**Problem requirements**
Set down every entry word for word. Omit the pictures.

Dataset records

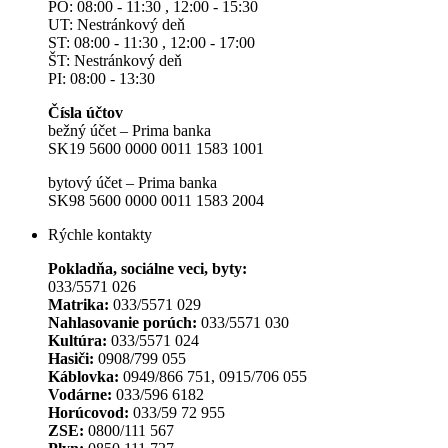
PO: 08:00 - 11:30 , 12:00 - 15:30
UT: Nestránkový deň
ST: 08:00 - 11:30 , 12:00 - 17:00
ŠT: Nestránkový deň
PI: 08:00 - 13:30
Čísla účtov
bežný účet – Prima banka
SK19 5600 0000 0011 1583 1001
bytový účet – Prima banka
SK98 5600 0000 0011 1583 2004
Rýchle kontakty
Pokladňa, sociálne veci, byty:
033/5571 026
Matrika:
033/5571 029
Nahlasovanie porúch:
033/5571 030
Kultúra:
033/5571 024
Hasiči:
0908/799 055
Káblovka:
0949/866 751, 0915/706 055
Vodárne:
033/596 6182
Horúcovod:
033/59 72 955
ZSE:
0800/111 567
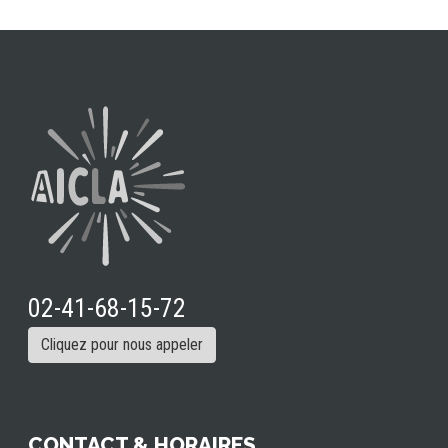
02-41-68-15-72
Cliquez pour nous appeler
CONTACT & HORAIRES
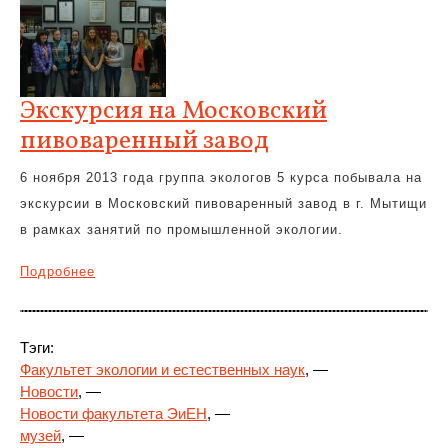
Экскурсия на Московский
пивоваренный завод
6 ноября 2013 года группа экологов 5 курса побывала на
экскурсии в Московский пивоваренный завод в г. Мытищи
в рамках занятий по промышленной экологии.
Подробнее
Тэги:
Факультет экологии и естественных наук
, —
Новости
, —
Новости факультета ЭиЕН
, —
музей
, —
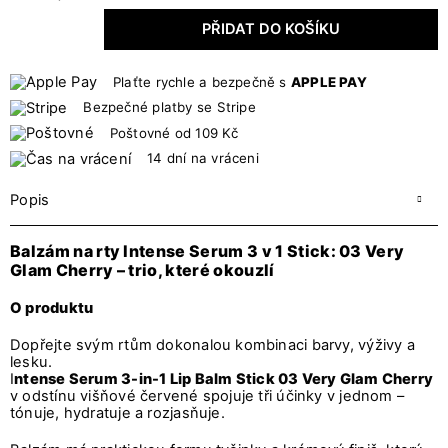
PŘIDAT DO KOŠÍKU
Plaťte rychle a bezpečně s
APPLE PAY
Bezpečné platby se Stripe
Poštovné od 109 Kč
14 dní na vráceni
Popis
Balzám na rty Intense Serum 3 v 1 Stick: 03 Very
Glam Cherry – trio, které okouzlí
O produktu
Dopřejte svým rtům dokonalou kombinaci barvy, výživy a
lesku.
I
ntense Serum 3-in-1 Lip Balm Stick 03 Very Glam Cherry
v odstínu višňové červené spojuje tři účinky v jednom –
tónuje, hydratuje a rozjasňuje.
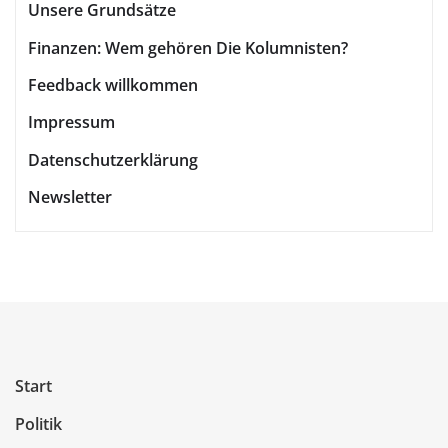
Unsere Grundsätze
Finanzen: Wem gehören Die Kolumnisten?
Feedback willkommen
Impressum
Datenschutzerklärung
Newsletter
Start
Politik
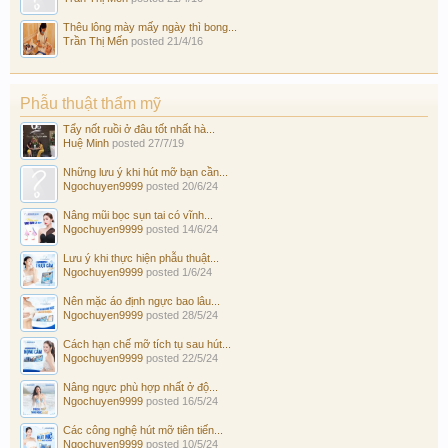
Thêu lông mày mấy ngày thì bong...
Trần Thị Mến
posted
21/4/16
Phẫu thuật thẩm mỹ
Tẩy nốt ruồi ở đâu tốt nhất hà...
Huệ Minh
posted
27/7/19
Những lưu ý khi hút mỡ bạn cần...
Ngochuyen9999
posted
20/6/24
Nâng mũi bọc sụn tai có vĩnh...
Ngochuyen9999
posted
14/6/24
Lưu ý khi thực hiện phẫu thuật...
Ngochuyen9999
posted
1/6/24
Nên mặc áo định ngực bao lâu...
Ngochuyen9999
posted
28/5/24
Cách hạn chế mỡ tích tụ sau hút...
Ngochuyen9999
posted
22/5/24
Nâng ngực phù hợp nhất ở độ...
Ngochuyen9999
posted
16/5/24
Các công nghệ hút mỡ tiên tiến...
Ngochuyen9999
posted
10/5/24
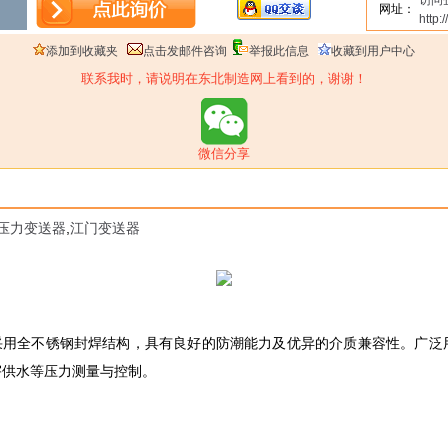
访问
网址：
http:
添加到收藏夹
点击发邮件咨询
举报此信息
收藏到用户中心
联系我时，请说明在东北制造网上看到的，谢谢！
微信分享
压力变送器
,
江门变送器
感器/变送器采用全不锈钢封焊结构，具有良好的防潮能力及优异的介质兼容性
宇供水等压力测量与控制。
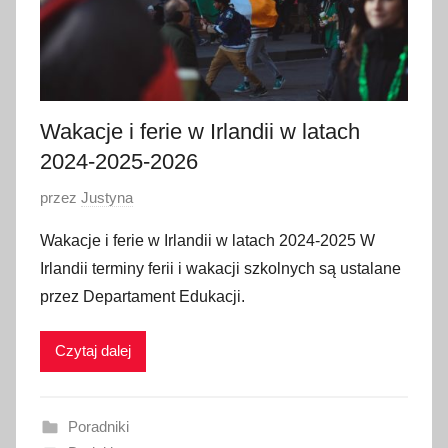
Wakacje i ferie w Irlandii w latach
2024-2025-2026
O
przez
Justyna
p
Wakacje i ferie w Irlandii w latach 2024-2025 W
u
Irlandii terminy ferii i wakacji szkolnych są ustalane
b
przez Departament Edukacji.
l
i
Czytaj dalej
k
o
w
Poradniki
a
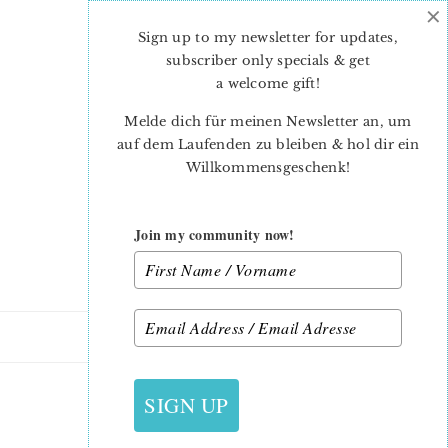
×
Skip
Skip
to
to
Sign up to my newsletter for updates,
main
primary
subscriber only specials & get
content
sidebar
a welcome gift
!
Melde dich für meinen Newsletter an, um
auf dem Laufenden zu bleiben & hol dir ein
Willkommensgeschenk!
Join my community now!
15. SEPTEMBER 2018
SIGN UP
HILDY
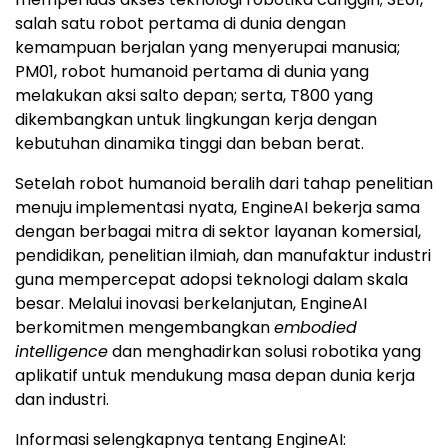
salah satu robot pertama di dunia dengan
kemampuan berjalan yang menyerupai manusia;
PM01, robot humanoid pertama di dunia yang
melakukan aksi salto depan; serta, T800 yang
dikembangkan untuk lingkungan kerja dengan
kebutuhan dinamika tinggi dan beban berat.
Setelah robot humanoid beralih dari tahap penelitian
menuju implementasi nyata, EngineAI bekerja sama
dengan berbagai mitra di sektor layanan komersial,
pendidikan, penelitian ilmiah, dan manufaktur industri
guna mempercepat adopsi teknologi dalam skala
besar. Melalui inovasi berkelanjutan, EngineAI
berkomitmen mengembangkan
embodied
intelligence
dan menghadirkan solusi robotika yang
aplikatif untuk mendukung masa depan dunia kerja
dan industri.
Informasi selengkapnya tentang EngineAI:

**Exercise response**
PO: 08:00 - 11:30 , 12:00 - 15:30
UT: Nestránkový deň
ST: 08:00 - 11:30 , 12:00 - 17:00
ŠT: Nestránkový deň
PI: 08:00 - 13:30
Čísla účtov
bežný účet – Prima banka
SK19 5600 0000 0011 1583 1001
bytový účet – Prima banka
SK98 5600 0000 0011 1583 2004
Rýchle kontakty
Pokladňa, sociálne veci, byty:
033/5571 026
Matrika:
033/5571 029
Nahlasovanie porúch:
033/5571 030
Kultúra:
033/5571 024
Hasiči:
0908/799 055
Káblovka:
0949/866 751, 0915/706 055
Vodárne:
033/596 6182
Horúcovod:
033/59 72 955
ZSE:
0800/111 567
02-41-68-15-72
Cliquez pour nous appeler
CONTACT & HORAIRES
Экскурсия на Московский
пивоваренный завод
6 ноября 2013 года группа экологов 5 курса побывала на
экскурсии в Московский пивоваренный завод в г. Мытищи
в рамках занятий по промышленной экологии.
Подробнее
Тэги:
Факультет экологии и естественных наук
, —
Новости
, —
Новости факультета ЭиЕН
, —
музей
, —
PŘIDAT DO KOŠÍKU
Plaťte rychle a bezpečně s
APPLE PAY
Bezpečné platby se Stripe
Poštovné od 109 Kč
14 dní na vráceni
Popis
Balzám na rty Intense Serum 3 v 1 Stick: 03 Very
Glam Cherry – trio, které okouzlí
O produktu
Dopřejte svým rtům dokonalou kombinaci barvy, výživy a
lesku.
I
ntense Serum 3-in-1 Lip Balm Stick 03 Very Glam Cherry
v odstínu višňové červené spojuje tři účinky v jednom –
tónuje, hydratuje a rozjasňuje.
Unsere Grundsätze
Finanzen: Wem gehören Die Kolumnisten?
Feedback willkommen
Impressum
Datenschutzerklärung
Newsletter
Start
Politik
Thêu lông mày mấy ngày thì bong...
Trần Thị Mến
posted
21/4/16
Phẫu thuật thẩm mỹ
Tẩy nốt ruồi ở đâu tốt nhất hà...
Huệ Minh
posted
27/7/19
Những lưu ý khi hút mỡ bạn cần...
Ngochuyen9999
posted
20/6/24
Nâng mũi bọc sụn tai có vĩnh...
Ngochuyen9999
posted
14/6/24
Lưu ý khi thực hiện phẫu thuật...
Ngochuyen9999
posted
1/6/24
Nên mặc áo định ngực bao lâu...
Ngochuyen9999
posted
28/5/24
Cách hạn chế mỡ tích tụ sau hút...
Ngochuyen9999
posted
22/5/24
Nâng ngực phù hợp nhất ở độ...
Ngochuyen9999
posted
16/5/24
Các công nghệ hút mỡ tiên tiến...
Ngochuyen9999
posted
10/5/24
访问
网址：
http:
添加到收藏夹
点击发邮件咨询
举报此信息
收藏到用户中心
联系我时，请说明在东北制造网上看到的，谢谢！
微信分享
压力变送器
,
江门变送器
感器/变送器采用全不锈钢封焊结构，具有良好的防潮能力及优异的介质兼容性
宇供水等压力测量与控制。
Wakacje i ferie w Irlandii w latach
2024-2025-2026
O
przez
Justyna
p
Wakacje i ferie w Irlandii w latach 2024-2025 W
u
Irlandii terminy ferii i wakacji szkolnych są ustalane
b
przez Departament Edukacji.
l
i
Czytaj dalej
k
o
w
Poradniki
a
×
Skip
Skip
to
to
Sign up to my newsletter for updates,
main
primary
subscriber only specials & get
content
sidebar
a welcome gift
!
Melde dich für meinen Newsletter an, um
auf dem Laufenden zu bleiben & hol dir ein
Willkommensgeschenk!
Join my community now!
15. SEPTEMBER 2018
SIGN UP
HILDY
salah satu robot pertama di dunia dengan
kemampuan berjalan yang menyerupai manusia;
PM01, robot humanoid pertama di dunia yang
melakukan aksi salto depan; serta, T800 yang
dikembangkan untuk lingkungan kerja dengan
kebutuhan dinamika tinggi dan beban berat.
Setelah robot humanoid beralih dari tahap penelitian
menuju implementasi nyata, EngineAI bekerja sama
dengan berbagai mitra di sektor layanan komersial,
pendidikan, penelitian ilmiah, dan manufaktur industri
guna mempercepat adopsi teknologi dalam skala
besar. Melalui inovasi berkelanjutan, EngineAI
berkomitmen mengembangkan
embodied
intelligence
dan menghadirkan solusi robotika yang
aplikatif untuk mendukung masa depan dunia kerja
dan industri.
Informasi selengkapnya tentang EngineAI:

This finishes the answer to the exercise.